How much salt is too much for you to eat? General guidelines these days say 2,300 mgs for normal people and 1,500 mgs for those with heart or blood pressure issues (i.e. me) or people 51 or older.
So how do you translate that into meals, especially meals eaten away from home? My rule is to try to stay under 1,200 mgs a day since I assume measurements on packaged products or for restaurant nutrition menus can be off a bit. That translates into 400 mgs a meal. That’s for a meal, not a single part of a meal like a turkey burger or side dish like broccoli or whole wheat pasta.
That’s not much at all. To achieve that level you have to avoid:
* Salad dressings (use oil and vinegar; vinaigrette blends normally have lots of salt, avoid those too)
* Regular marinades (I use salt-free ones)
* Regular ketchup (loaded with salt and sugar; I buy a low-salt, sugar-free version)
* Asian food of any kind (soy sauce, teriyaki sauce, both are loaded with salt, even so-called low-salt varieties)
* Processed meats like hot dogs and cold cuts (which I once loved so much).
* Frozen meals and meal kits
* Canned soups
* Potato chips, indeed chips of all kinds (veggie straws are loaded with salt)
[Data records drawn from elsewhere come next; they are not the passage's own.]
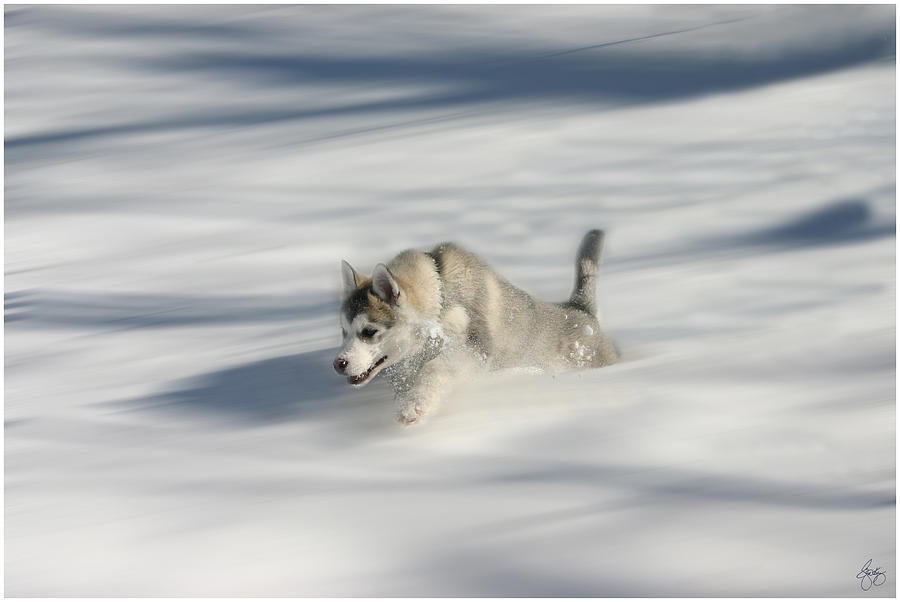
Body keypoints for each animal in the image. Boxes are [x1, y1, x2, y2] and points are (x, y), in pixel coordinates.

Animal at [334, 229, 616, 422]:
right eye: (344, 332)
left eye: (369, 332)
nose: (339, 364)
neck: (439, 295)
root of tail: (580, 309)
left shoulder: (476, 349)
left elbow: (435, 368)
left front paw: (414, 406)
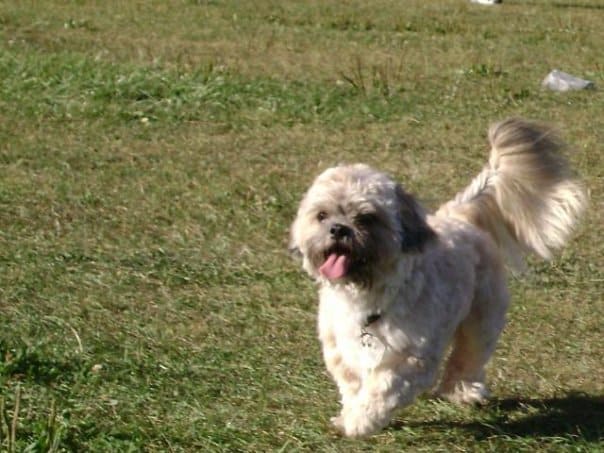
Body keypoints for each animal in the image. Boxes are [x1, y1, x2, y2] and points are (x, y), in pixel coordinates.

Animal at [290, 118, 588, 436]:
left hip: (482, 318)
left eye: (366, 218)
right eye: (322, 215)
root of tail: (459, 216)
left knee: (469, 355)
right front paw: (349, 414)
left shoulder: (411, 357)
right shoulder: (339, 350)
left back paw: (463, 390)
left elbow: (381, 389)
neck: (367, 296)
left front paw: (359, 422)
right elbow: (352, 385)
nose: (338, 229)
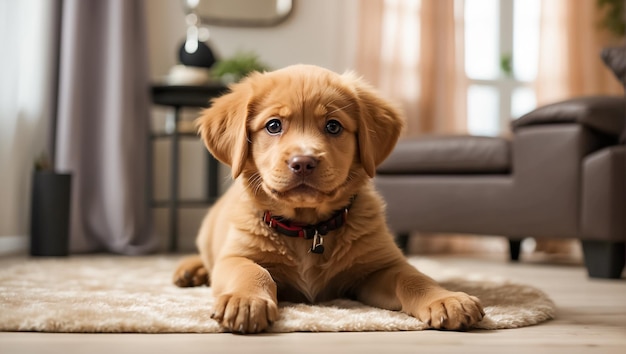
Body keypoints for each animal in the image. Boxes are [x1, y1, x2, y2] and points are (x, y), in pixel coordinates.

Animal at [173, 65, 486, 334]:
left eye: (333, 127)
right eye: (273, 126)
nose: (303, 162)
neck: (309, 229)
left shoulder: (380, 267)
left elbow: (413, 278)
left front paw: (446, 299)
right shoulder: (236, 254)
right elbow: (250, 271)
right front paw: (246, 301)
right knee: (207, 257)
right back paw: (190, 269)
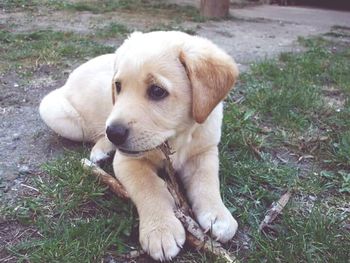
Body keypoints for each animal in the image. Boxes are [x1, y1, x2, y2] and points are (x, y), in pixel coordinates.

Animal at [40, 31, 238, 262]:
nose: (114, 133)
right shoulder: (127, 160)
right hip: (59, 115)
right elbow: (148, 186)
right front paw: (161, 230)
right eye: (118, 86)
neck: (175, 138)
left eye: (157, 91)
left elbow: (207, 180)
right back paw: (101, 149)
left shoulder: (205, 150)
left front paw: (218, 214)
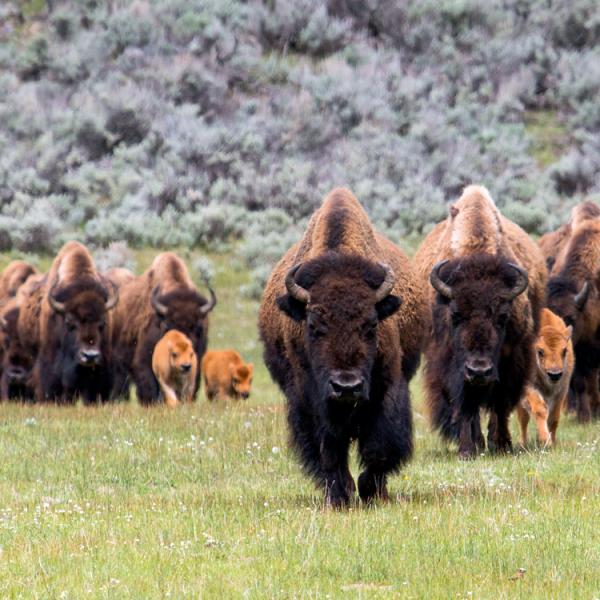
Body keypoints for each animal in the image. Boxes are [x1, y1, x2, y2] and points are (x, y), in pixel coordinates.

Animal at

* Pre-made buffet restaurant items (normally salted before displaying)
* Most restaurant foods
Cutting salt is a tough, tough thing to do, because it’s overused all around us.
Use a meal tracker like Lose It! or MyFitnessPal to check the sodium in everything you eat.
I’ve managed to cut my salt to the 1,200 mgs a day target, you can too, but know it will be tough and require a major change in your eating habits starting today.